Key Provisions Of Listing Agreement

The Listing Department of Stock Exchange monitors companies` compliance with listing agreement provisions, including timely payment of annual listing fees, reporting of results, participation models and corporate governance reports on a quarterly basis. Clause 49 of the listing agreement applies to companies that wish to be listed on the stock market. This clause contains both binding and non-binding provisions. The main binding provisions are: in the wake of the Satyam scandal, SEBI has become increasingly strict with regard to disclosure standards and the implementation of the provisions of Article 49 in order to change transparency and accountability in the country at sea. The Companies Act provided appropriate legal support for these standards. On the road to transparency and accountability, there are laws on the mandatory rotation of factor controllers and audit firms. A legal auditor cannot provide non-audit services to a company. Auditors are required to report fraudulent acts that have been found in the performance of their duties. In addition, the law requires that at least one-third of a company`s board of directors be made up of independent directors. Independent directors have been prohibited from accepting stock options or remuneration. In order to ensure greater transparency, additional advertising standards, such as formal evaluation of board performance, filing statements with the Corporate Registrar regarding any changes to the equity positions of project proponents, were mandatory. The introduction of a new accounting system can also help to control potential accounting fraud. The legal status of the Serious Fraud Investigation Office (SFIO) has also been proposed.

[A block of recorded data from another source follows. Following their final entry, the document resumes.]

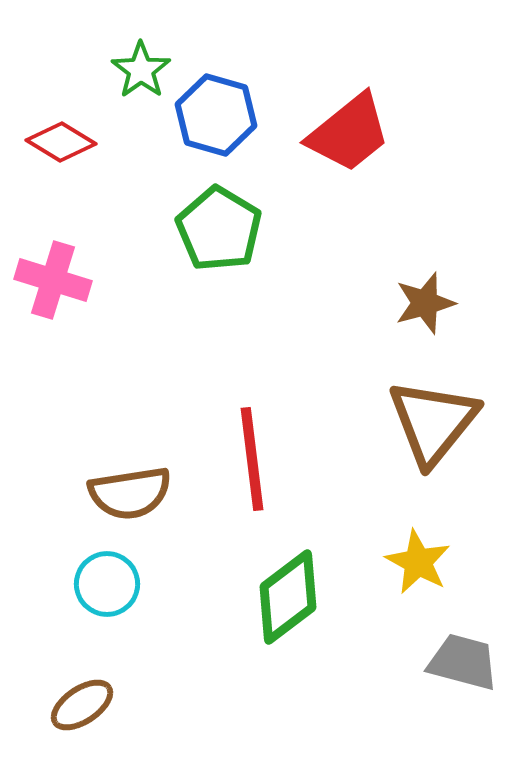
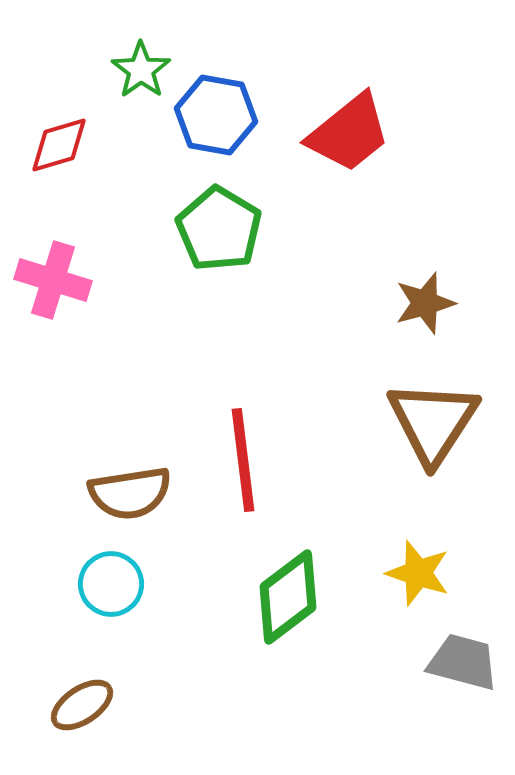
blue hexagon: rotated 6 degrees counterclockwise
red diamond: moved 2 px left, 3 px down; rotated 48 degrees counterclockwise
brown triangle: rotated 6 degrees counterclockwise
red line: moved 9 px left, 1 px down
yellow star: moved 11 px down; rotated 10 degrees counterclockwise
cyan circle: moved 4 px right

Investigative report submitted by the SFIO with the court for design fees will be treated as a report filed by the police. With these measures, transparency and accountability of corporate governance in India are better off than before the yam sate scandal. Among the main non-compulsory provisions are: “Corporate governance aims to maintain a balance between economic and social objectives and between individual and local objectives. The governance framework is intended to promote the efficient use of resources and to require responsibility for the management of these resources. The aim is to coordinate the best interests of individuals, businesses and society. -Sir Adrian Cadbury, UK, Commission Report: Corporate Governance 1992 The fundamental criterion on which the entire list of agreements is based is corporate governance. Currently, there are 54 clauses in the list agreement and all on the basis of that concept. In addition, there is a clause dealing specifically with corporate governance, namely: Clause 49. Listing involves the admission of securities to trading on a recognized exchange. Securities can be limited companies, central or state governments, quasi-state institutions and other financial institutions/capital companies, municipalities, etc.